Weekly Macro Summary: Central Bank Decisions and Economic Data

The January 22-28 period produced several noteworthy economic releases and policy decisions:

Early Week (January 22-24): US PCE inflation printed at 2.8% year-over-year for November, matching expectations and suggesting stable pricing conditions. Japan’s national core CPI accelerated to 2.4% in December before the Bank of Japan maintained its policy rate at 0.75% and revised FY2025 growth upward to 0.9% from 0.7%.

Mid-Week (January 26-27): US durable goods orders surged 5.3% month-over-month in November, substantially beating the 3.1% forecast. However, the Conference Board Consumer Confidence Index collapsed to 84.5 in January from 94.2 the prior month, falling well short of the 90.6 forecast and signaling deteriorating consumer psychology.

Late Week (January 28): The Bank of Canada held steady at 2.25% while the Federal Reserve maintained the federal funds rate at 3.75%, both in line with expectations. Chair Powell notably refrained from providing specific forward guidance on rate trajectories, avoided discussing USD volatility, and declined to comment on administration-related matters.

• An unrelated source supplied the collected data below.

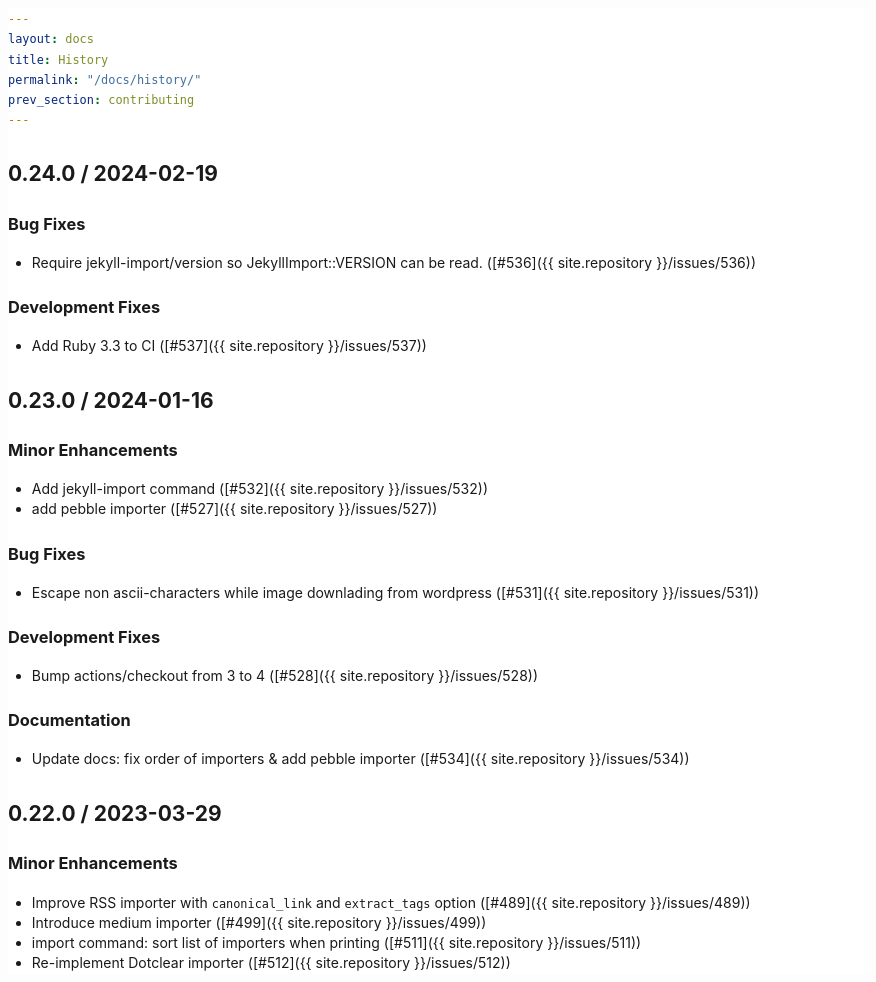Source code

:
 ```yaml
---
layout: docs
title: History
permalink: "/docs/history/"
prev_section: contributing
---
```


## 0.24.0 / 2024-02-19

### Bug Fixes

- Require jekyll-import/version so JekyllImport::VERSION can be read. ([#536]({{ site.repository }}/issues/536))

### Development Fixes

- Add Ruby 3.3 to CI ([#537]({{ site.repository }}/issues/537))

## 0.23.0 / 2024-01-16

### Minor Enhancements

- Add jekyll-import command ([#532]({{ site.repository }}/issues/532))
- add pebble importer ([#527]({{ site.repository }}/issues/527))

### Bug Fixes

- Escape non ascii-characters while image downlading from wordpress ([#531]({{ site.repository }}/issues/531))

### Development Fixes

- Bump actions/checkout from 3 to 4 ([#528]({{ site.repository }}/issues/528))

### Documentation

- Update docs: fix order of importers &amp; add pebble importer ([#534]({{ site.repository }}/issues/534))

## 0.22.0 / 2023-03-29

### Minor Enhancements

- Improve RSS importer with `canonical_link` and `extract_tags` option ([#489]({{ site.repository }}/issues/489))
- Introduce medium importer ([#499]({{ site.repository }}/issues/499))
- import command: sort list of importers when printing ([#511]({{ site.repository }}/issues/511))
- Re-implement Dotclear importer ([#512]({{ site.repository }}/issues/512))
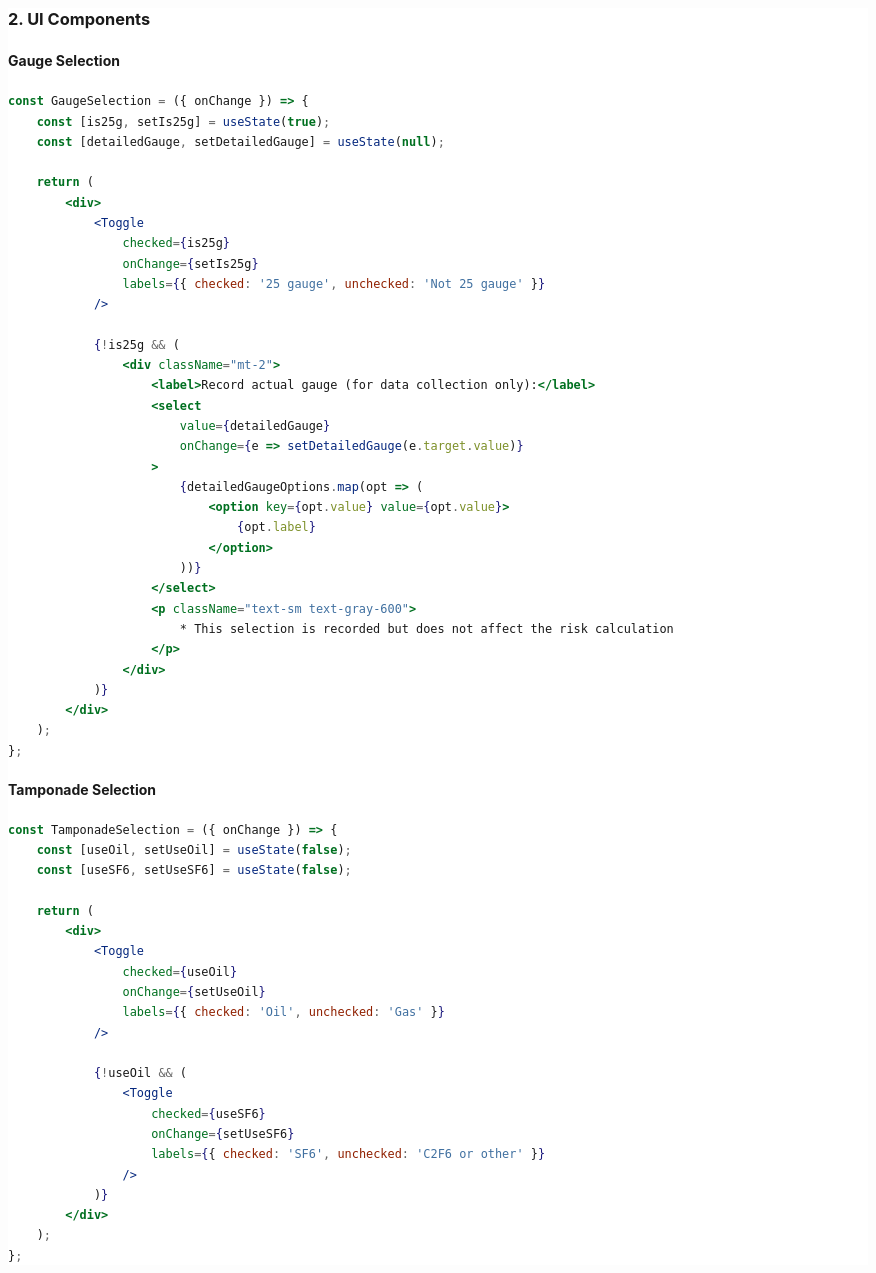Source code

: ### 2. UI Components

#### Gauge Selection
```jsx
const GaugeSelection = ({ onChange }) => {
    const [is25g, setIs25g] = useState(true);
    const [detailedGauge, setDetailedGauge] = useState(null);

    return (
        <div>
            <Toggle
                checked={is25g}
                onChange={setIs25g}
                labels={{ checked: '25 gauge', unchecked: 'Not 25 gauge' }}
            />
            
            {!is25g && (
                <div className="mt-2">
                    <label>Record actual gauge (for data collection only):</label>
                    <select 
                        value={detailedGauge} 
                        onChange={e => setDetailedGauge(e.target.value)}
                    >
                        {detailedGaugeOptions.map(opt => (
                            <option key={opt.value} value={opt.value}>
                                {opt.label}
                            </option>
                        ))}
                    </select>
                    <p className="text-sm text-gray-600">
                        * This selection is recorded but does not affect the risk calculation
                    </p>
                </div>
            )}
        </div>
    );
};
```

#### Tamponade Selection
```jsx
const TamponadeSelection = ({ onChange }) => {
    const [useOil, setUseOil] = useState(false);
    const [useSF6, setUseSF6] = useState(false);

    return (
        <div>
            <Toggle
                checked={useOil}
                onChange={setUseOil}
                labels={{ checked: 'Oil', unchecked: 'Gas' }}
            />
            
            {!useOil && (
                <Toggle
                    checked={useSF6}
                    onChange={setUseSF6}
                    labels={{ checked: 'SF6', unchecked: 'C2F6 or other' }}
                />
            )}
        </div>
    );
};
```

Long-Term Tailwinds Remain Intact Despite Near-Term Headwinds

Despite the near-term capitulation, structural support mechanisms for crypto adoption persist. Improving global liquidity conditions, combined with meaningful progress on regulatory frameworks in the US and internationally, create a foundation for recovery. Innovative applications in PayFi and Real-World Assets are gaining practical traction, suggesting the ecosystem’s functional evolution continues despite price weakness.

The precious metals rally, should it continue amid dollar weakness, could eventually spillover into digital asset demand. This scenario—combined with stabilizing macro conditions and continued institutional acceptance—positions crypto for potential acceleration once near-term liquidations conclude. The 30-day decline to $69.05K likely represents exhaustion rather than fundamental deterioration in the asset class’s long-term utility.

Current market conditions remain challenging in the intermediate term, with positioning dynamics favoring further consolidation. However, patient investors viewing the January 1-30 correction through a multi-year lens may find the risk-reward increasingly asymmetric as capitulation indicators flash across multiple markets.